Carlos Vela took the first goal beautifully. Arshavin’s pass was early and precise and gave Vela the chance to twinkle into the box and chip the advancing Jensen for 1-0 in 25 minutes. A finish of Latin finesse by the twinkletoed Mexican Fred Astaire. Vela should be on Strictly.
The second goal was a flick-volley that was like a tennis shot.
When Diaby was tackled, the ball flew towards the corner flag, Arshavin retrieved it for re-cycling to Gibbs, then to Song, whose diagonal chip floated beyond the last defender to Eduardo, whose movement was as sweetly-timed as ever. Eduardo’s volley off the outside of his left heel was like an exquisite passing shot.
In football, the ball rarely comes exactly where you want it, unless you’re playing with Kaka, Bergkamp, Pires or Arshavin. It often comes a little bit behind you, so you have to improvise, which was what Eduardo did when he pinged that passing shot past Jensen for 2-0.
The Guardian’s perfect photo of the goal captures the ball 13 inches away from Eduardo’s heel, just after impact. You can see fragments of grass flying off his rear studs.
That was it. That was 2-0. Game over in 51 minutes.
Third goal : Gallas found Song’s right-to-left run with a raking pass, Song back-heeled into the run of Eboue, who took two touches and rifled a low shot across the keeper into the far corner. The coup de grace.
Eduardo da Silva, captain for the day, missed a running header when he had two-thirds of the goal to aim at. By then the whole event had got to him : the comeback from an injury that was the most horrific we’ve seen since WWII, the armband, the huge roar of the crowd when he scored. Eduardo is a natural who has something you can’t teach. But his emotions overtook him a little but, I think, and that’s why he missed that chance. If the score had been 1-1, I reckon he would have buried that header.

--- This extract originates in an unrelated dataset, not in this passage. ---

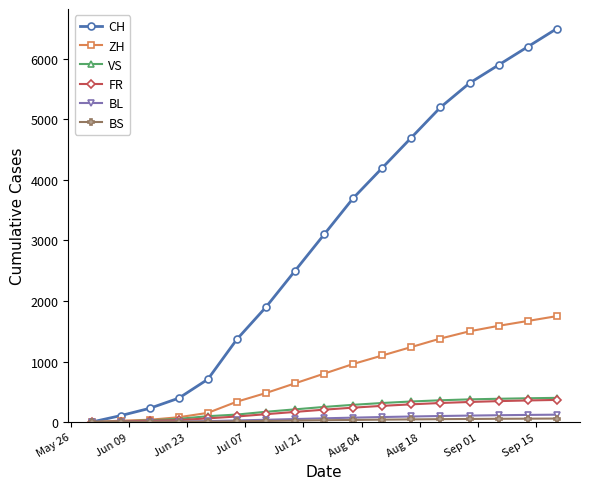

Which series has the widest spread of values?

CH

Van Persie for Vela didn’t improve the team but signalled that RVP will start in Rome.
Left back Gibbs showed what a good little player he is.
Ramsey came on for Diaby, Walcott for Eduardo, and Arshavin hit Walcott with a pass that was pure DB10, giving the Walcott a one-on-one with Jensen but he hit the keeper. Walcott crossed nicely for Robin van Persie, who swung his mighty left boot but scuffed the volley down and wide, a complete mis-kick.
Walcott can run as fast as Arshavin can see, so those two should be dynamite together.
At the death, Djourou clumsily felled McCann in the box. A clear penalty but the ref ignored it.
Any further thoughts? Only two.
This might have been the most agile and mobile team Wenger has ever fielded
Burnley boss Owen Coyle decided to lose this FA Cup tie. He pressed for the first 15 minutes, then stuck to his normal style of play. Coyle must be a Corinthian, a gentleman idealist who believes the game is more important than winning. He did nothing to pressurise Arsenal after that, as Hull and Fulham did, because he wanted to stick to his principles and play a passing game. By doing that, he gave Arsenal more time on the ball than they’ve had all season and made Burnley’s defeat inevitable. Tactically, Burnley were stupid, so the game was no contest. They gave Arsenal the space to score three fantastic goals. Owen Coyle thought : we will lose anyway, so why change it? When it rained at 1-0, and Arsenal lost some momentum, Burnley needed to score while it was raining
All four FA Cup results were predictable.
Everton beat Middlesbrough 2-1 in a game of three headers: Wheater, Fellaini and Saha.
Chelsea cruised to a 2-0 win at Coventry
Man United never cruise. They didn’t cruise at Fulham. They always go out and compete, playing with raw aggression, tackling their opponents in their rear third, around the edge of their box, which sickens them. It was pressure and more pressure, that’s what Sir Alex demands, that is what almost all his players do in all of their games.
Like Mourinho, he’s very demanding. That’s why Man United hammered Fulham 4-0 at Craven Cottage.
If Arsenal beat Hull, they will need Fabregas back for the Chelsea semi-final.